Not in my view. Hall of Fame enshrinement is very different from the Hall of Fame Museum, which tells the history of the game very nicely, even with non-Hall of Famers such as Pete Rose and Joe Jackson and steroid users represented. A Hall of Fame vote is the endorsement of a career at the highest level. And no one is "wiping out" an era. Plenty of players from the Steroid Era have and will be represented.

Yes, but have you noticed visits to the museum are down? Don't these baseball writers understand they should fling open the doors to steroid users to increase foot traffic?

Of course, the decline has nothing to do with the economy. It's because thousands of people are denied the thrill of gazing upon the plaque of Palmeiro, who not once was ever popular enough to get elected as an All-Star starter.
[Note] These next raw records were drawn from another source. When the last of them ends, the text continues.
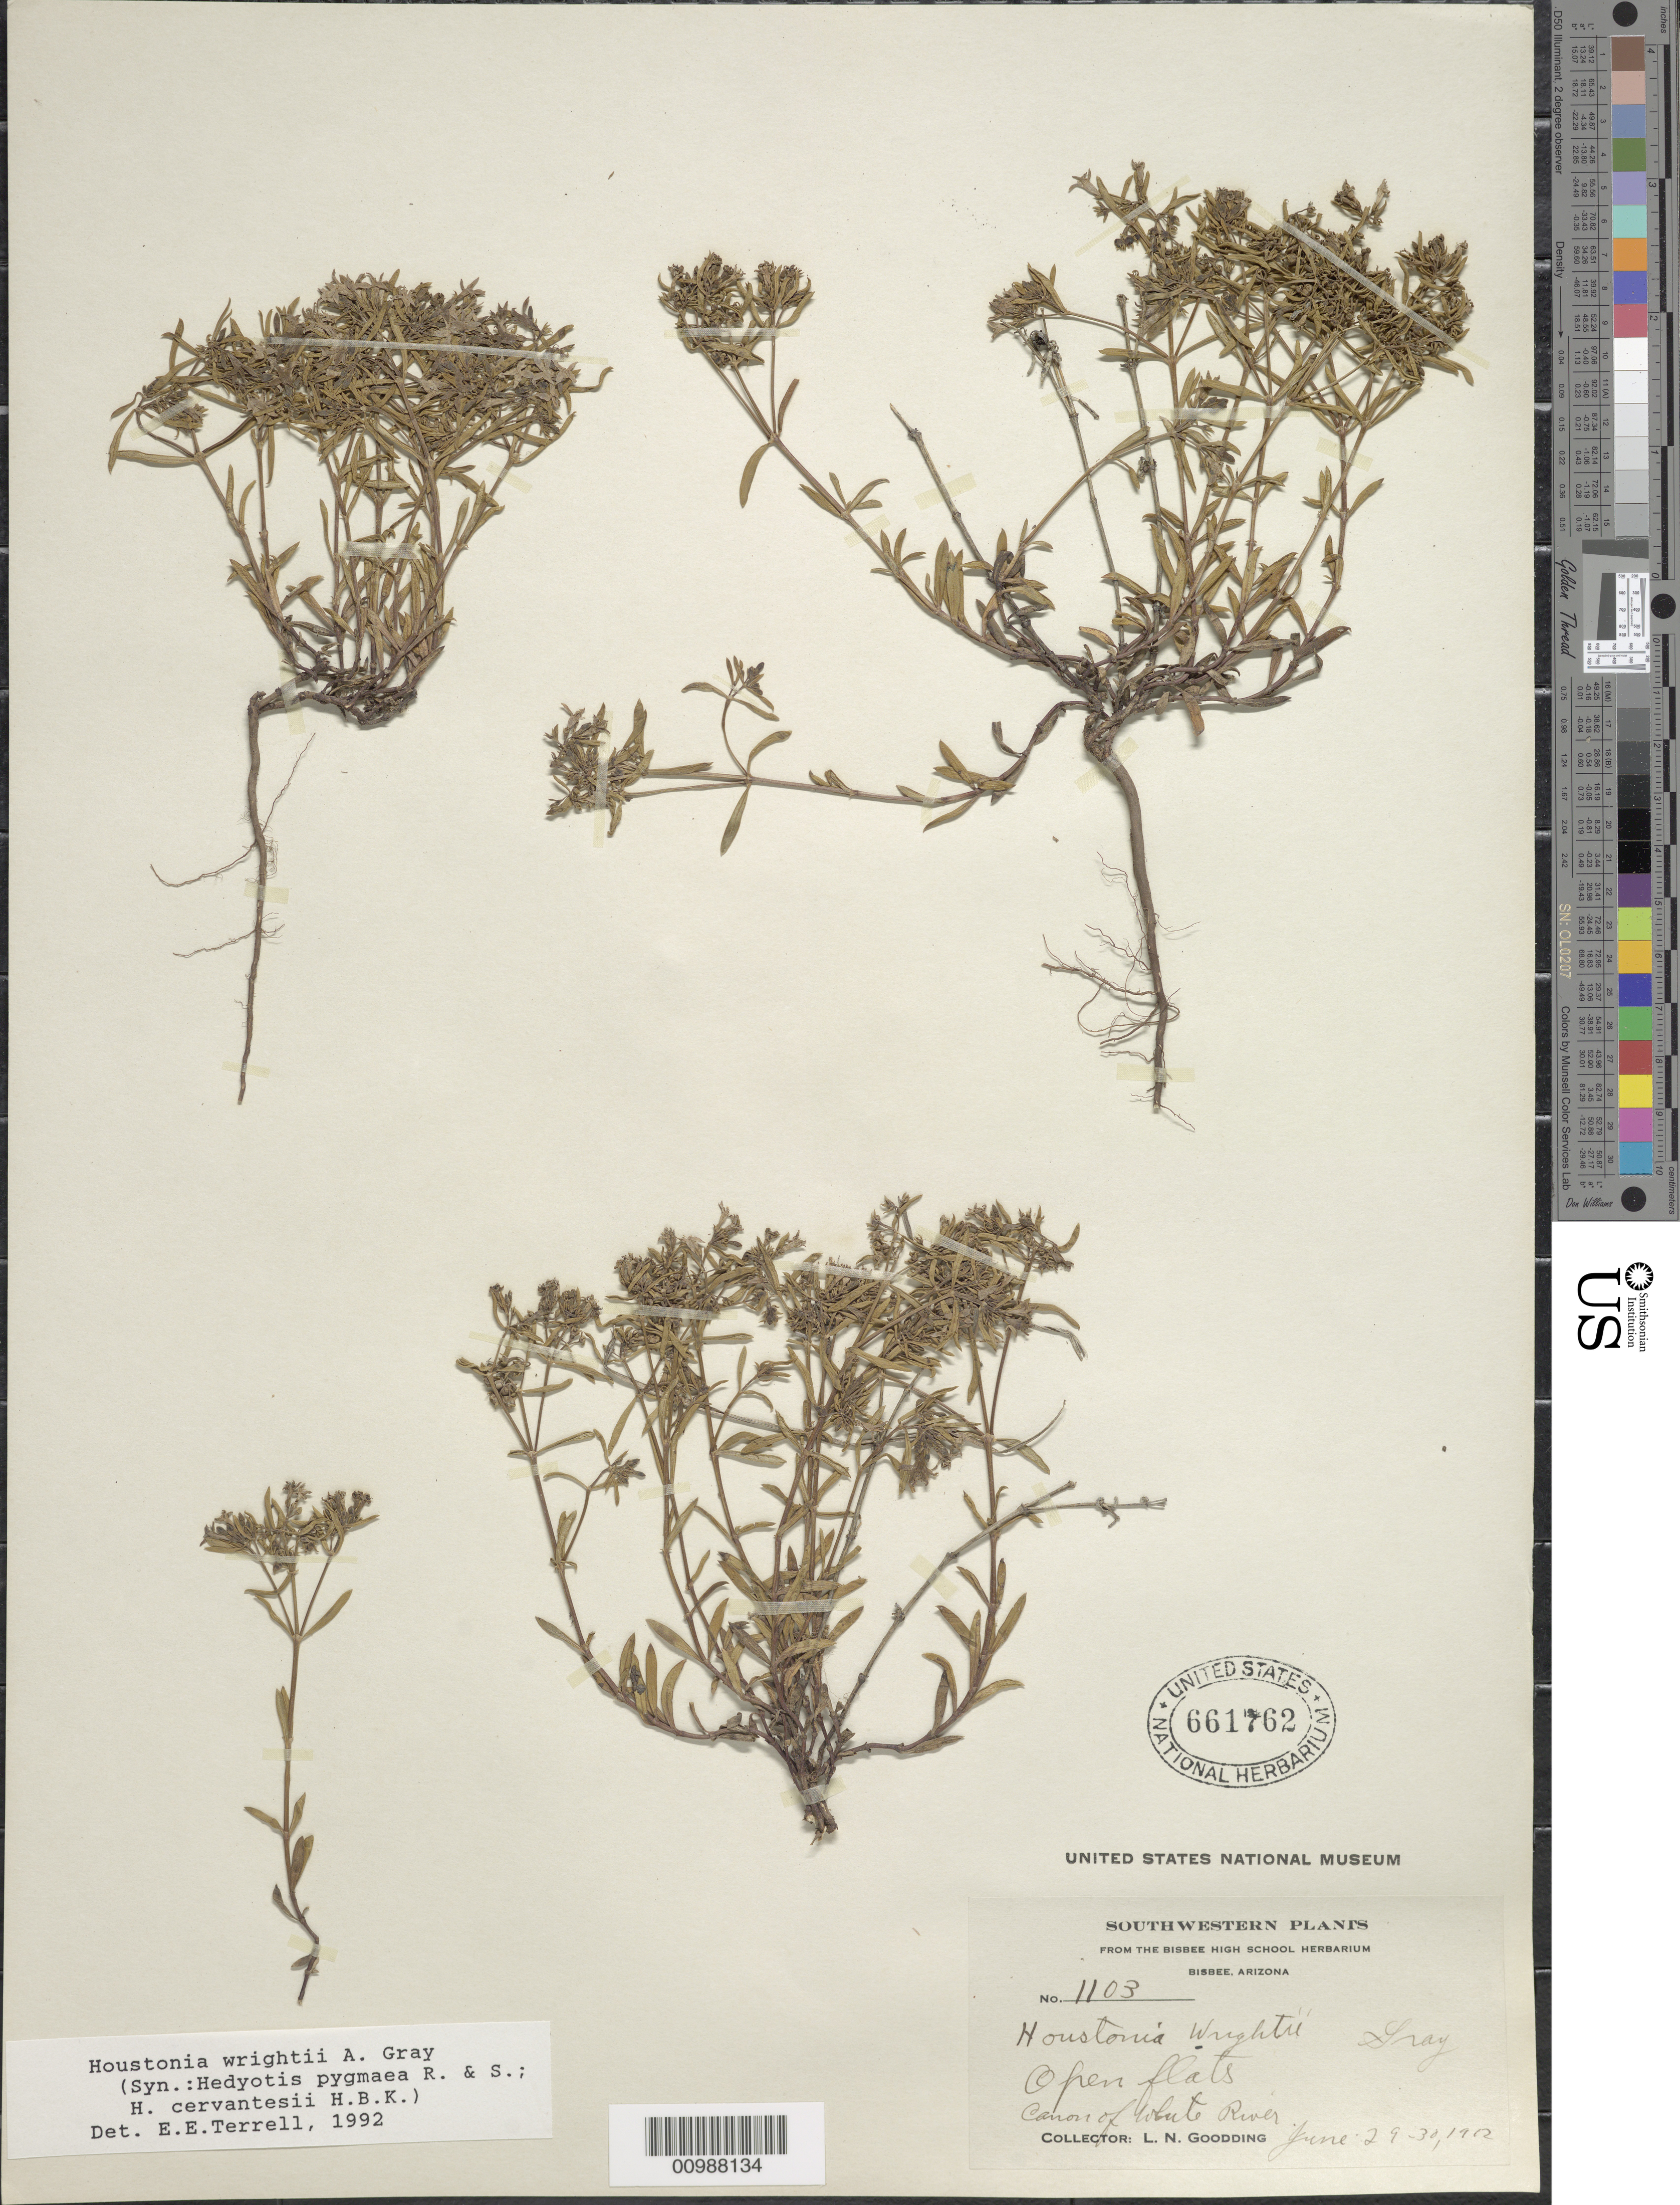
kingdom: Plantae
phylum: Tracheophyta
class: Magnoliopsida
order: Gentianales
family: Rubiaceae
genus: Houstonia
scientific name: Houstonia wrightii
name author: (A. Gray) A. Gray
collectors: L. N. Goodding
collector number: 1103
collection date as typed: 29 Jun 1912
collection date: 1912-06-29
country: United States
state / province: Arizona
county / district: Navajo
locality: Open flats, White River Canyon.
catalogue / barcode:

It's a strange mandate for Hall of Fame voters: vote not with conviction but as a sales and marketing rep for the Hall.

Okay, so if Bonds and Clemens don't get in it on the first ballot it must be time to rip up the system and let somebody else vote, right?

Uh, no. (Translation: when my guys don't get in, the system must be broken.) How about we use a system in which 44 media members pile into a room and pick exactly between four and seven guys every year to put in the Hall of Fame and never announce the vote totals? That's how the NFL does it. The Baseball Hall of Fame is the most prestigious Hall of Fame because it has the highest, most time-honored standards. McGwire, Palmeiro, Bonds, Sosa, Clemens and the like will get 15 cracks at getting 75 percent support from 500-plus eligible baseball writers. That has proved to be fair enough over decades. Of the 297 Hall of Famers, only 112, or 38 percent, have been elected by the BBWAA. Congratulations to Barry Larkin, who played through the Steroid Era and met the threshold of Hall of Fame election to be number 112.